TCPA / Palladium also seems destined for use in electronic payment systems. One of the Microsoft visions appears to be that much of the functionality now built on top of bank cards may move into software once the applications can be made tamper-resistant. This is needed if we are to have a future in which we pay for books that we read, and music we listen to, at the rate of so many pennies per page or per minute. Even if this doesn't work out as a business model - and there are good arguments why it won't - there is clearly a competitive issue for a number of online payment systems, and there may be spillover effects for the user. If, in ten years' time, it's inconvenient to shop online with a credit card unless you use a TCPA or Palladium platform, then this could move a lot of people over to the system.
...

--------------------------------------------------------------------------------

If this is going on we will all suffer under the censorship of the big companies, so please do not support TCPA and palladium. Don't accept to be controlled.
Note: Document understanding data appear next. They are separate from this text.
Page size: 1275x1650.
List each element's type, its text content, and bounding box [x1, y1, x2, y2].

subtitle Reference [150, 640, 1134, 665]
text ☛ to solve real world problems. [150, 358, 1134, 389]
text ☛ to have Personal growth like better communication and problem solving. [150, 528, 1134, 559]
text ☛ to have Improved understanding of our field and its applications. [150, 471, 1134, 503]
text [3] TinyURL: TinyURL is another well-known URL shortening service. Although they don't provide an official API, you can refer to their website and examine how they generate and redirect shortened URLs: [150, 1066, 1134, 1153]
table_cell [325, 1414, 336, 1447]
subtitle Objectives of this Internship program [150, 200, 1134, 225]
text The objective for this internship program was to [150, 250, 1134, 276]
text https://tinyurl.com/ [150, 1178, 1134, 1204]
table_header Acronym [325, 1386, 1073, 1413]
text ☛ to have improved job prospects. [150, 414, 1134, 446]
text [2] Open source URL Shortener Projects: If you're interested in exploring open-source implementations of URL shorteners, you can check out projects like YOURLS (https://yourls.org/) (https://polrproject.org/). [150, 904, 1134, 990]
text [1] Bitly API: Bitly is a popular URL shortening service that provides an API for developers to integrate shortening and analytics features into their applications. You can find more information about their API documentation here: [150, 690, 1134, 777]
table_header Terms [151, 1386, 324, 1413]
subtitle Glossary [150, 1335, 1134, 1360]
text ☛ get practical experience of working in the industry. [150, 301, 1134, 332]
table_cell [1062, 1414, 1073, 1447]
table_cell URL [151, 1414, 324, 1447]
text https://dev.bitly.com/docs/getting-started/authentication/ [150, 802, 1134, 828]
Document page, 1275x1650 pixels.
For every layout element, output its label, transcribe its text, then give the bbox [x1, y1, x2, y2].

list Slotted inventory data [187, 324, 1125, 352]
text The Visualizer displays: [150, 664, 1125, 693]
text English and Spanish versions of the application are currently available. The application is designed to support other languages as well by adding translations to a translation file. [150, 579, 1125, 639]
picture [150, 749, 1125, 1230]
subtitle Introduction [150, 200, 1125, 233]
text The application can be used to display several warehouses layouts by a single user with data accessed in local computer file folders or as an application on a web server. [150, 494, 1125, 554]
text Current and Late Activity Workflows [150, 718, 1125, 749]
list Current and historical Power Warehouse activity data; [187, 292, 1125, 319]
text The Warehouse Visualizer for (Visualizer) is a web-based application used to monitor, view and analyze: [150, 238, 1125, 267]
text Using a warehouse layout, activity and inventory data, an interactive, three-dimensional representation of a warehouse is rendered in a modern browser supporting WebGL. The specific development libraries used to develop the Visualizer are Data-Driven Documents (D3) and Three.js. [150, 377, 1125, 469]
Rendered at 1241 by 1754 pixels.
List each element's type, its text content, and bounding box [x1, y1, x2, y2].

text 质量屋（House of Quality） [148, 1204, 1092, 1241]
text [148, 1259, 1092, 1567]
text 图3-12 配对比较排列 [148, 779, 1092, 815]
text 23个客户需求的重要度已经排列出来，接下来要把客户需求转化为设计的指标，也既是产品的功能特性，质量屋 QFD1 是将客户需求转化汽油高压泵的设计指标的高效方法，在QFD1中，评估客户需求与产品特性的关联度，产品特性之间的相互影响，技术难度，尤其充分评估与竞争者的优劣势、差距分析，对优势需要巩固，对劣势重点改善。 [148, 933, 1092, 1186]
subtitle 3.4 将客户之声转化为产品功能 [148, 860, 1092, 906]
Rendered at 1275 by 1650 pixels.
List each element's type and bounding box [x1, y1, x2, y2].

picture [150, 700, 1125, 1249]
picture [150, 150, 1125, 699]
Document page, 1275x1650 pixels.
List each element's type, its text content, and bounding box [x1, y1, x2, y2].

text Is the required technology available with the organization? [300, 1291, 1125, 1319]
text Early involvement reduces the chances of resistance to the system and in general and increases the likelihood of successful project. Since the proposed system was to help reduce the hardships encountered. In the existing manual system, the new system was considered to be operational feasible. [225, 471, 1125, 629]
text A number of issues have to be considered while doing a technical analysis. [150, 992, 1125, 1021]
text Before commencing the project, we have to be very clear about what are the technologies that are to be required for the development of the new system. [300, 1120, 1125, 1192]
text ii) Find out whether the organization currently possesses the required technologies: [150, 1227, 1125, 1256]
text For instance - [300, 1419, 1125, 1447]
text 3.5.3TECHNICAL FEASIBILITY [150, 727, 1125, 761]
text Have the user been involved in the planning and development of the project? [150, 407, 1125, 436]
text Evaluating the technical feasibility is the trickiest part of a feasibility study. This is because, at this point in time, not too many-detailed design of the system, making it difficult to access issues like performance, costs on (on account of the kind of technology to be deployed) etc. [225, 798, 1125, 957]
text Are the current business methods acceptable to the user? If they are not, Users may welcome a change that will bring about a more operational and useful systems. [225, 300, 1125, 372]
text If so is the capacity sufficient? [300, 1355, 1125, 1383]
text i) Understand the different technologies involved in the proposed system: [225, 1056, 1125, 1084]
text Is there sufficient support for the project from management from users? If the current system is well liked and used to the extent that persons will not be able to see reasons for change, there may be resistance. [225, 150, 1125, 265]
For more information click herehere


----------



## bassetman (Jun 7, 2001)

Part of the "New World Order"


----------



## bencpht (Dec 24, 2002)

big brother is watching you (Orwell, 1984)
good enough reason for me to switch, thanx
mindpilot


----------



## NameTooLong (Dec 26, 2002)

I use AMD already so Intel can do anything they want to their hardware and I've seriously thought about switching over to Linux. So now it looks like I'm going to switch. But here's what I think... this little domination plan of Microsoft's may backfire, open-source programs may rise to the top of the market if they actually attempt to control the use and viewing of content on people's computers. I don't think the public would stand for something as oppressive as that anyways, I know I wouldn't.


----------



## gotrootdude (Feb 19, 2003)

News for you, AMD has already said they would support Palladium.

Plus, it may in the future be illegal to use a firewall or a NAT. See here..

http://www.freedom-to-tinker.com/archives/000336.html


----------



## NameTooLong (Dec 26, 2002)

Now that is just too far with the firewall, actually, all of it is too far. If AMD and Intel both go to palladium then I'm never upgrading. The no firewall idea will cause some major problems. These are the worst ideas I have ever heard.


----------



## Spinach (Jan 4, 2000)

i actually can't believe what i am reading... grrr!!! and they still refer to the machines as PC's... bah, Personal Computers??? they might wanna rethink the name


----------



## bassetman (Jun 7, 2001)

Bet they leave the big companies alone!


----------



## safegezaaa (Jul 31, 1999)

I wouldn't worry about it too much. Just as there are many companies introducing new security technologies there are companies trying to defeat them.

Remember when XP was ready to launch and people were up in arms because you had to 'activate' the product? Well, how long did it take for the activation cracks to appear?

Remember when AMD 'locked' it's CPU's to stop people from overclocking? how many companies now make products to 'unlock' them?

Remember the region code lock on DVD's ?

Well enough! I think I make my point


----------